À la veille de l’ouverture de la Foire du Trône, Métropolit’1 s’est glissé dans le monde lunaire de son installation.

Le calme avant la tempête. Sous un ciel gris et bas, la Foire du Trône est loin d’être à la fête. A vingt-quatre heures de son ouverture au public, l’espace n’est encore qu’un vaste chantier. Toujours pas de grande roue, de train-fantôme ou de pommes d’amour, mais plutôt  des camions, des cartons, des chiffons… Entre voitures de luxe et remorques, les allées ne sont toujours qu’un fatras de tôles et de caisses déchargées.

Sur l’un des premiers stands, côté porte principale, voilà Sylvie. La quarantaine fatiguée, la chevelure rousse en bataille, elle accroche mécaniquement des peluches sur l’une des parois de son véhicule sur cale, et n’est pas d’abord facile. « On est trop occupés pour vous répondre, là. » Et de se retourner, avec un Mickey dans les mains, à chercher l’étagère qui le supportera pendant huit semaines.

Entre des manèges encore en kits et des travées encombrées, un petit garçon joue près d’un futur stand de tir. Il n’a pas 8 ans, passe de sa trottinette à des figurines en plastique qu’il malaxe de ses mains. Dans ce qui sera tout à l’heure l’une des foires les plus courues d’Europe, l’une des plus spectaculaires aussi, le rejeton d’un forain préfère le petit monde de son imaginaire.

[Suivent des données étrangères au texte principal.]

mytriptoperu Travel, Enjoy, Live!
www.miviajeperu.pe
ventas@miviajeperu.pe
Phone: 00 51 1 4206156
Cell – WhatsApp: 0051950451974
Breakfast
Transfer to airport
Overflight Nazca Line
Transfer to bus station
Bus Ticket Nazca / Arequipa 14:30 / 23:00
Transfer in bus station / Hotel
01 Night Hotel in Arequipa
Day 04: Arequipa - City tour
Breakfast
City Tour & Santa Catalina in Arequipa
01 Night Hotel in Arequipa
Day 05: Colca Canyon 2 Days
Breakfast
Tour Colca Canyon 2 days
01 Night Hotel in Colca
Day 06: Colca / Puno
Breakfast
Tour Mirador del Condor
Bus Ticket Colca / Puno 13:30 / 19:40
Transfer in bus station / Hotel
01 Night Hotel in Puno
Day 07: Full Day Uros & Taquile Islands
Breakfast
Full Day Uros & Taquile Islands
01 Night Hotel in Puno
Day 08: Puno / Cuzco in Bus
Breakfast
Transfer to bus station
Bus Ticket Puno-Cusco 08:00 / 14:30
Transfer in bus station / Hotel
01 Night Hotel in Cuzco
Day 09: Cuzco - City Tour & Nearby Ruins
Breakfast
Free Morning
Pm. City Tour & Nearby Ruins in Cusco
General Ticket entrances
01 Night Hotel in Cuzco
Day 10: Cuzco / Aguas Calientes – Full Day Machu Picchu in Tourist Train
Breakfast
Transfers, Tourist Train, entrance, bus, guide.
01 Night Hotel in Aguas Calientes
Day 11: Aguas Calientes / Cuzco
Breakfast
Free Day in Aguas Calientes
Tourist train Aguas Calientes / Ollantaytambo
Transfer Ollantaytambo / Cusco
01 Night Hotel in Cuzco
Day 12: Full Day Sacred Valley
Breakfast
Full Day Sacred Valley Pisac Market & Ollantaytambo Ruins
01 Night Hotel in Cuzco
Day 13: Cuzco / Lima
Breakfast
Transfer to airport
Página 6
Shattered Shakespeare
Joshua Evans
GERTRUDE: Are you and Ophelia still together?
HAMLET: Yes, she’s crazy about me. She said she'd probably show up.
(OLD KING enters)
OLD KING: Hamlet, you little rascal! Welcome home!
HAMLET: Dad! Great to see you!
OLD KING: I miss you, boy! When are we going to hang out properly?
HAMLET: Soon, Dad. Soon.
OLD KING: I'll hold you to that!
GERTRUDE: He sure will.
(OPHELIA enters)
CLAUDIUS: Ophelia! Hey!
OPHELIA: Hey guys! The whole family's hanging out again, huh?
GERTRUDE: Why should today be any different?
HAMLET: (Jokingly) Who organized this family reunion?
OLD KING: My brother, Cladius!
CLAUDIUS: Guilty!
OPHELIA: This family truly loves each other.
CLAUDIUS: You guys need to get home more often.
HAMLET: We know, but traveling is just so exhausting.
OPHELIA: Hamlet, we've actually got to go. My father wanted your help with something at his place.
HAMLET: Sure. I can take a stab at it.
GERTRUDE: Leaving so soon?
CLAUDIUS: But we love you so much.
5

Plus loin, nous croisons Eric. Armé d’un ruban adhésif, il s’affaire sur un câble électrique qui glisse sous les jupes métalliques de son manège. L’homme, la cinquantaine robuste, a le visage marqué de ceux qui ont roulé leur bosse, de ville en ville, de foire en foire, de câble en câble. Pas question non plus de trop l’approcher. Le voilà qui bande le câble comme le ferait un infirmier de la Grande Guerre ; les questions de sécurité viendront plus tard.

Difficile d’imaginer que l’endroit sera tout prochainement une fête de cris, de bruits et de lumières crues ; que les attractions qui font fureur – les Skyfall, Star Flyer, Rock and Roll, Power Max – vont soulever les foules, les ventres, les émotions fortes. C’est aussi la magie de ce théâtre ambulant : prendre vie sur ce qui ne sont alors que des décombres.